More studies are needed, but the data obtained in this study are important for subsequent clinical studies of new treatment methods, based on various immunophenotypes of schizophrenia.
多项研究发现了精神分裂症临床病程中先天免疫和适应性免疫紊乱之间的关联。然而,免疫参数和全身炎症与疾病临床病程及其预后的关系仍知之甚少,这凸显了一个值得进一步研究的有趣课题。本研究的目的是研究临床持续性和发作性偏执型精神分裂症患者的免疫炎症变化,评估这些变化的发病学意义。
36例偏执型精神分裂症患者同意参与本研究,其中20例有发作性症状,16例有持续性症状,另有30名健康志愿者。在研究中,我们评估了先天免疫反应参数(关键促炎和抗炎细胞因子的血清水平、C反应蛋白)和适应性免疫反应,包括体液介导的免疫(血清免疫球蛋白IgA、IgM、IgG、循环免疫复合物)以及适应性免疫的细胞环节(关键淋巴细胞亚群)。用阳性和阴性症状量表评估阳性和阴性症状;用额叶评估量表(FAB)评估额叶功能障碍。
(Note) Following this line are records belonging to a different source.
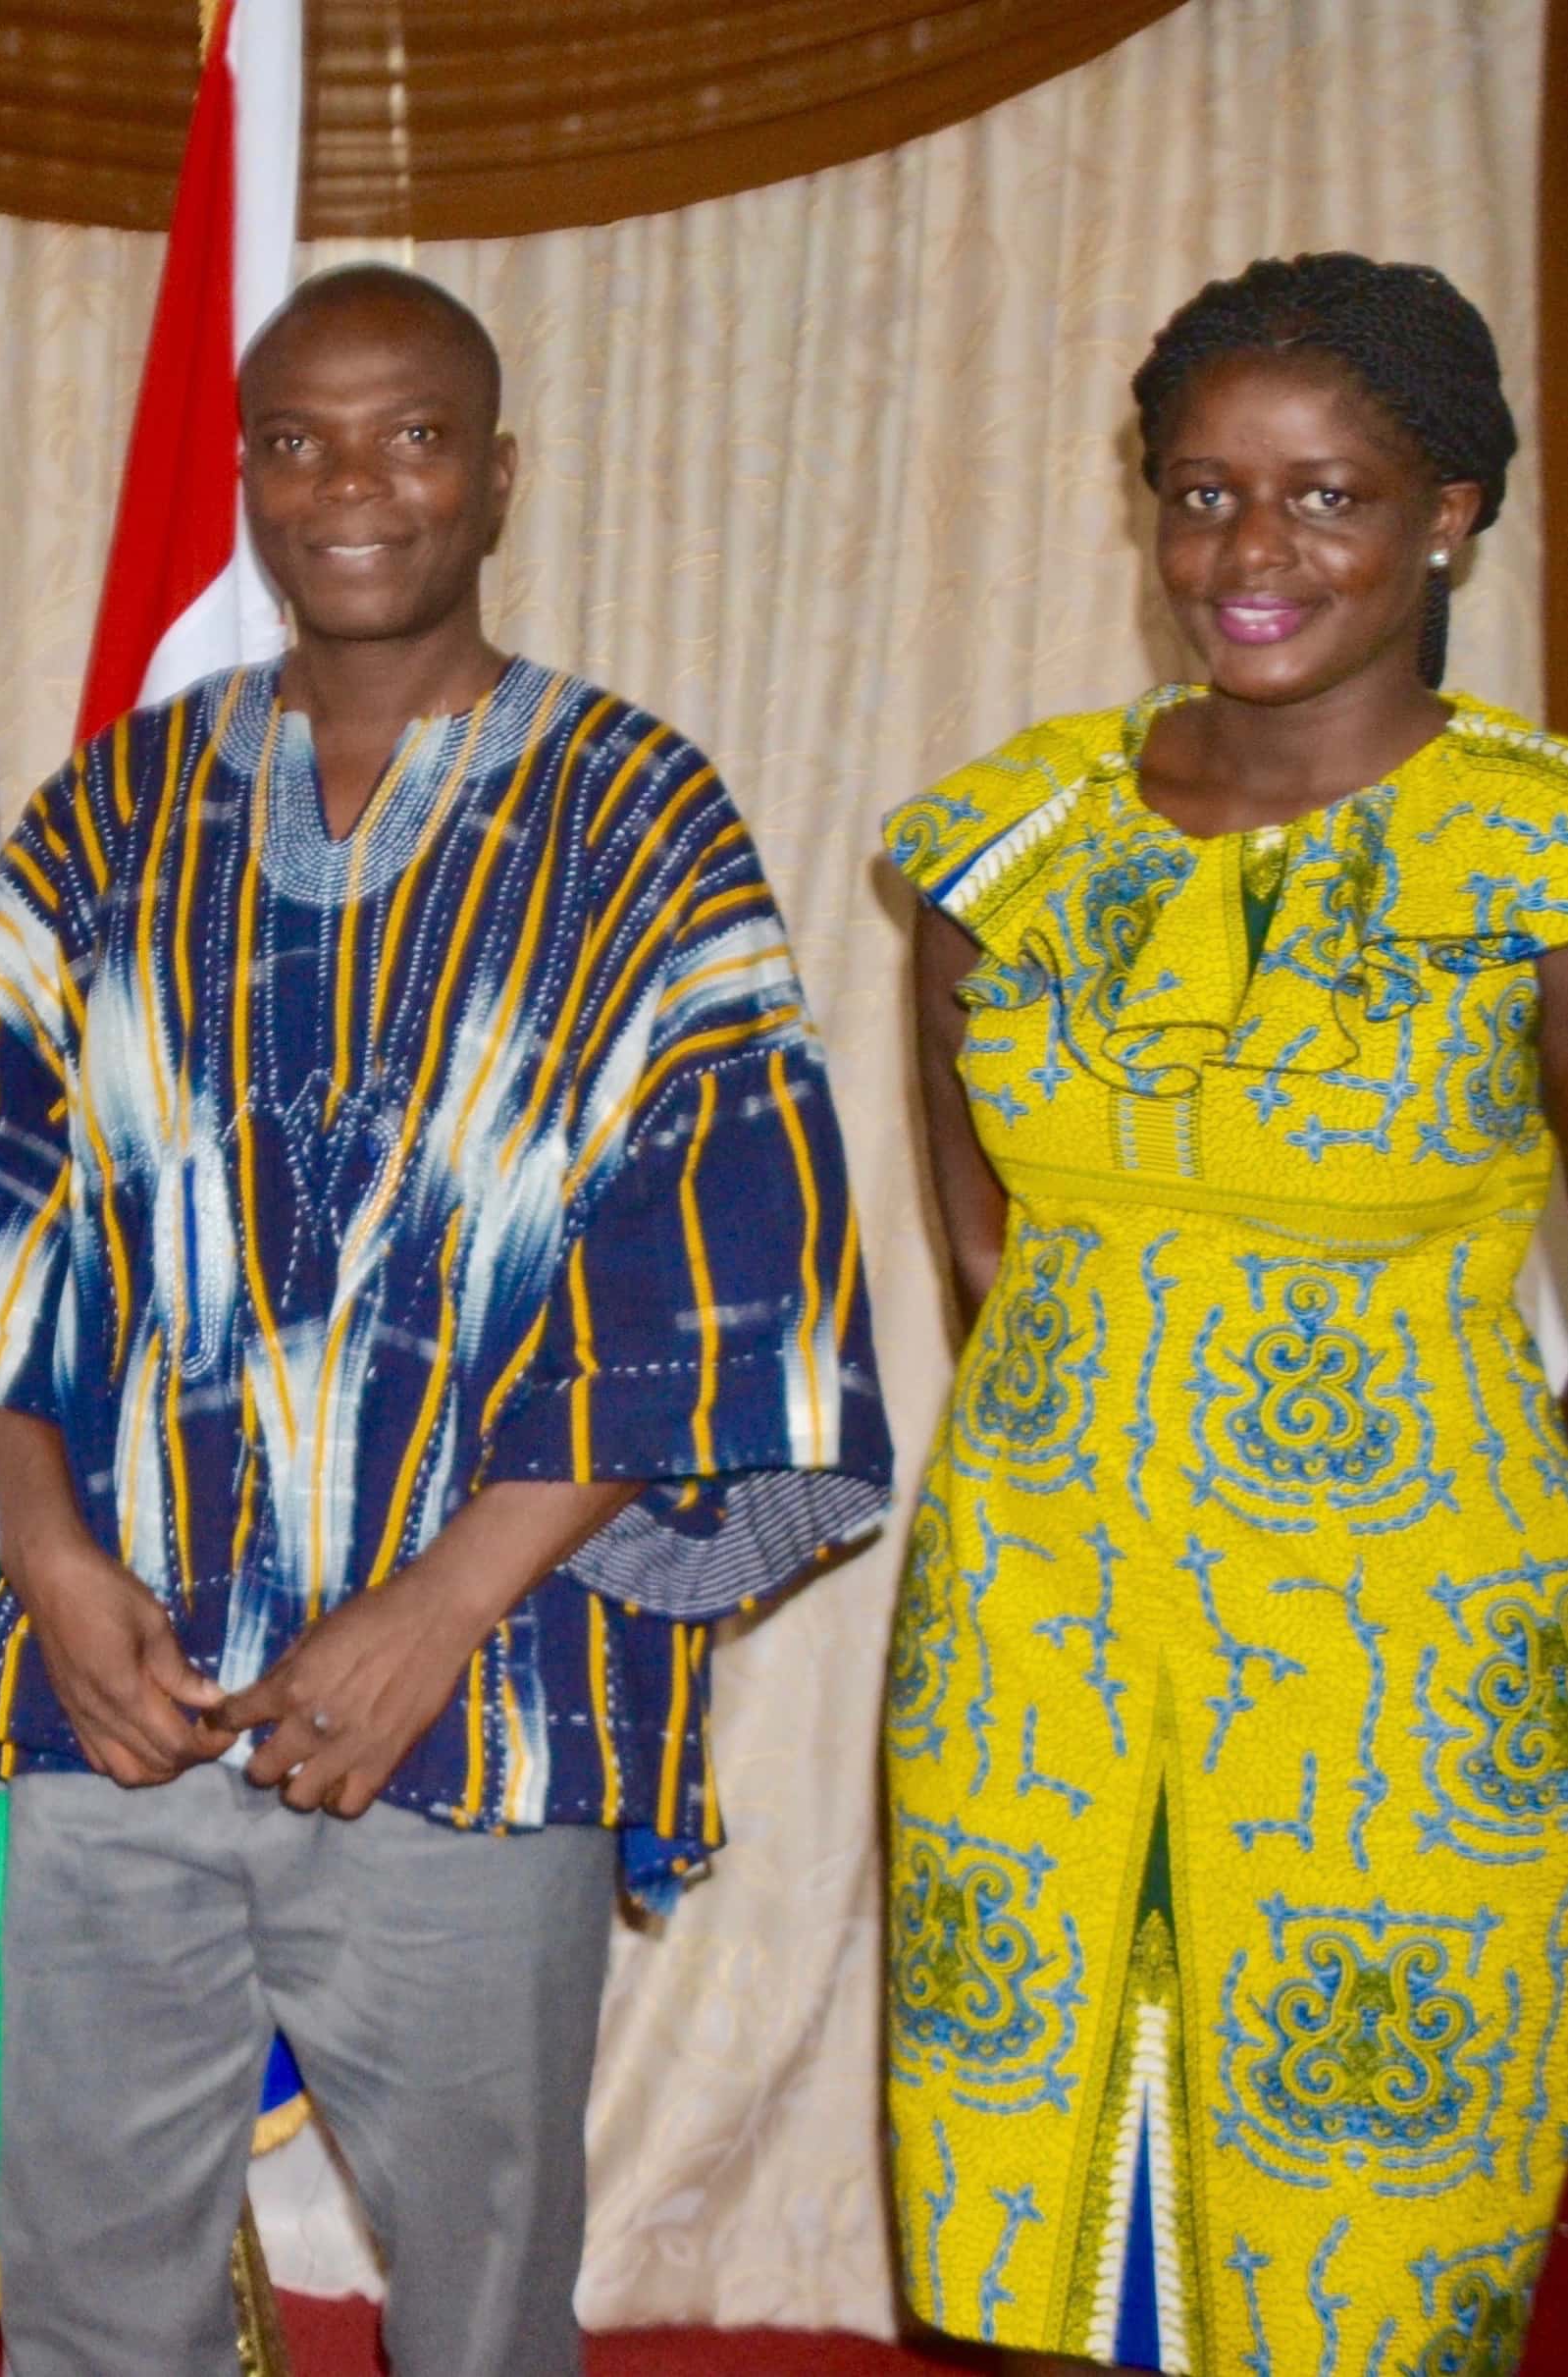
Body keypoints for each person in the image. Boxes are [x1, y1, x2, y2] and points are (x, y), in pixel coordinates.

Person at [0, 265, 893, 2377]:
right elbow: (4, 1224)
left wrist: (435, 1610)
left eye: (406, 435)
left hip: (482, 1702)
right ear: (244, 476)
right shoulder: (106, 816)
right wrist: (43, 1547)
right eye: (290, 439)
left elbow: (725, 1276)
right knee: (92, 2290)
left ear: (495, 477)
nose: (343, 486)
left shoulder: (640, 819)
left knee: (475, 2304)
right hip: (130, 1685)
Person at [885, 254, 1568, 2374]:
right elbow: (988, 1250)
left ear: (1447, 509)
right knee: (1034, 2202)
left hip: (1412, 1645)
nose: (1245, 554)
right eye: (1197, 495)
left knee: (1379, 2221)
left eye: (1321, 495)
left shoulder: (1541, 859)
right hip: (1031, 1627)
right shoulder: (1001, 845)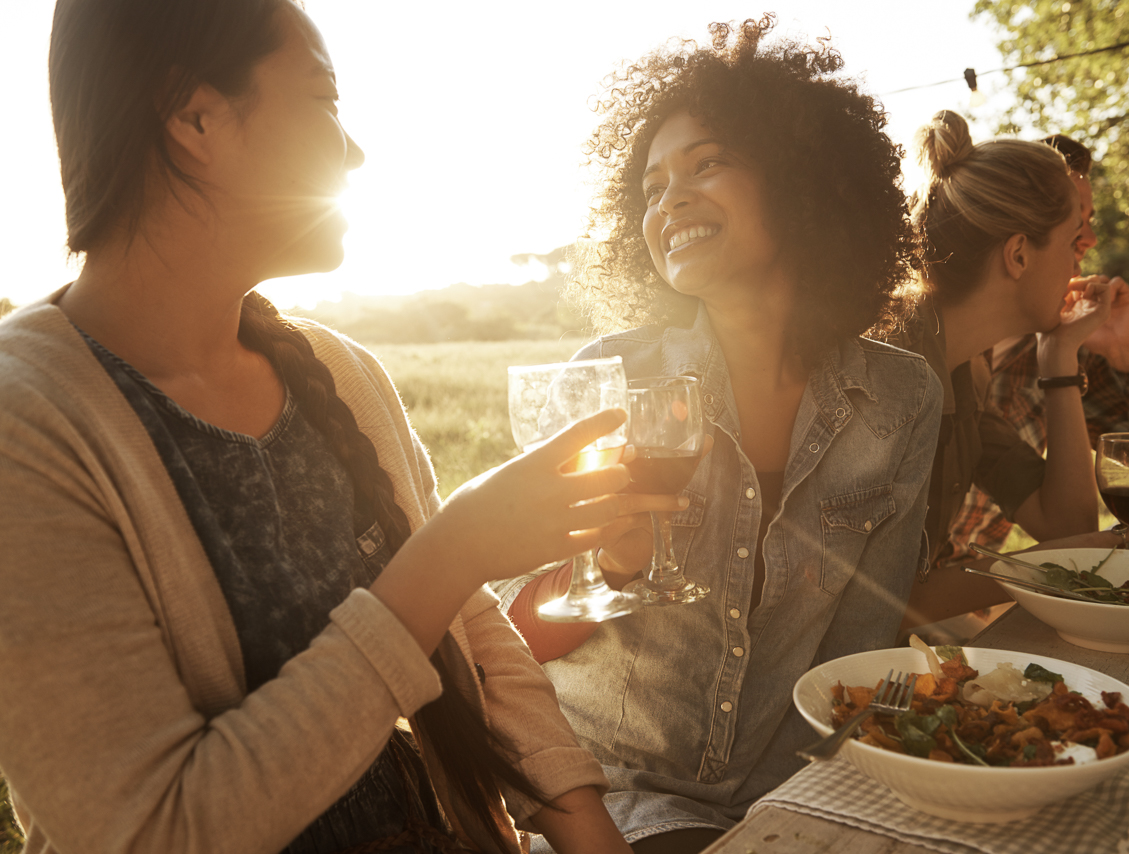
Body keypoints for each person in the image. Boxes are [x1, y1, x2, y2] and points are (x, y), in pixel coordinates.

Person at [0, 1, 676, 852]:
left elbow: (469, 634)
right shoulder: (26, 420)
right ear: (194, 116)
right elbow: (149, 830)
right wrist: (452, 550)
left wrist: (583, 830)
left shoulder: (337, 372)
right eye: (324, 100)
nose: (355, 150)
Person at [492, 16, 942, 852]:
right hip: (611, 796)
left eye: (707, 164)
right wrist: (608, 563)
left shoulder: (903, 395)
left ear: (803, 179)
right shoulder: (609, 379)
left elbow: (861, 649)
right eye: (653, 186)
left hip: (795, 791)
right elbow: (504, 642)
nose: (671, 201)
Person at [893, 110, 1129, 633]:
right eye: (1069, 241)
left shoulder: (962, 369)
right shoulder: (893, 374)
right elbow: (866, 603)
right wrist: (1042, 568)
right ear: (1018, 254)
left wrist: (1058, 357)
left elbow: (1065, 524)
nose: (1076, 262)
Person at [937, 133, 1129, 569]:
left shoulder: (975, 375)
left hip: (942, 604)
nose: (1089, 241)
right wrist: (1036, 567)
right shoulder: (912, 369)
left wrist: (1122, 358)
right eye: (1074, 227)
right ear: (1019, 252)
两组患者的C反应蛋白和IL-8水平均高于正常。与发作性症状患者和健康对照相比,持续性精神分裂症症状患者的循环免疫复合物显著升高。临床组之间CD^4^5^+^CD^3^+^淋巴细胞(T细胞)水平不同,发作性症状患者的值较高,持续性症状患者的值较低。此外,发作性症状患者的CD^4^5^+^CD^3^+^CD^4^+^CD^2^5^+^CD^1^2^7^-^调节性T细胞水平显著升高。最后,持续性症状患者的CD^4^5^+^CD^3^-^CD^1^9^+^B细胞水平显著高于发作性症状患者和对照组。体液免疫激活标志物与这些患者额叶障碍的严重程度相关。
与发作性精神分裂症患者相比,关于持续性精神分裂症患者血清细胞因子水平和适应性免疫参数的综合数据在文献中几乎没有。我们已经表明,在持续性精神分裂症患者中,存在全身炎症和适应性体液免疫反应慢性激活的迹象,而在疾病发作性症状患者中,存在全身炎症和细胞介导免疫的某些激活迹象,适应性免疫的体液环节没有显著变化。
需要更多的研究,但本研究获得的数据对于基于精神分裂症各种免疫表型的新治疗方法的后续临床研究很重要。